Closed lwj2001 closed 4 months ago
Hello, your problem seems due to the inconsistency between the dimensions of the embedding model and the vector in the faiss index.
Since we use our pre-built index (using e5 as the embedding) in simple.pipeline.py
, you may not be able to match if you use other embedding model. If you need to use your own embedding model, you need to create a new index.
I have checked your previous issue and found that the retrieval model you used is bge-small with a hidden size of 384, which does not match the hidden size of e5 (768). Therefore, the index of e5 cannot be used.
I have checked your previous issue and found that the retrieval model you used is bge-small with a hidden size of 384, which does not match the hidden size of e5 (768). Therefore, the index of e5 cannot be used.
Great, I have now changed the retrieval model to bce-embedding-base_v1
and changed the reranker model to bce-reranker-base_v1
, with both models having a hidden layer of 768. Do I still need to create a new index?
And, i have meet a new bug:
Traceback (most recent call last):
File "/Data1/home/fanziqi/func_eval/FlashRAG/examples/quick_start/simple_pipeline.py", line 35, in <module>
output_dataset = pipeline.run(test_data,do_eval=True)
File "/Data1/home/fanziqi/func_eval/FlashRAG/flashrag/pipeline/pipeline.py", line 80, in run
retrieval_results = self.retriever.batch_search(input_query)
File "/Data1/home/fanziqi/func_eval/FlashRAG/flashrag/retriever/retriever.py", line 60, in wrapper
results, scores = func(self, query_list, num, True)
File "/Data1/home/fanziqi/func_eval/FlashRAG/flashrag/retriever/retriever.py", line 92, in wrapper
results, scores = self.reranker.rerank(query_list, results)
File "/Data1/home/fanziqi/.conda/envs/flashrag/lib/python3.9/site-packages/torch/utils/_contextlib.py", line 115, in decorate_context
return func(*args, **kwargs)
File "/Data1/home/fanziqi/func_eval/FlashRAG/flashrag/retriever/reranker.py", line 45, in rerank
assert topk < min([len(docs) for docs in doc_list]), "The number of doc returned by the retriever is less than the topk."
AssertionError: The number of doc returned by the retriever is less than the topk.
but i have set 'retrieval_topk': 1,
The simple pipeline.py
is only for testing the normal operation of the overall process, and the index we provide is just a toy index.

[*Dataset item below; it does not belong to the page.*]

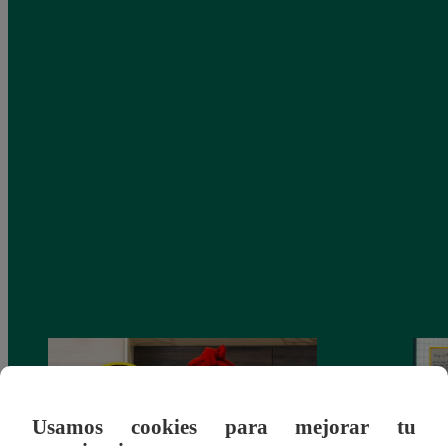
Usamos cookies para mejorar tu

If you need to use it to run experimental results, you need to create your own index, otherwise you can temporarily use the ready-made one.
For your new bug, you should set retrieval_topk
larger than rerank_topk
in the config.
retrieval_topk
is used to control the number of documents returned by the retriever, and rerank_topk
is used to control the number of documents retained after rerank.
I understand and thank you very much for your prompt reply!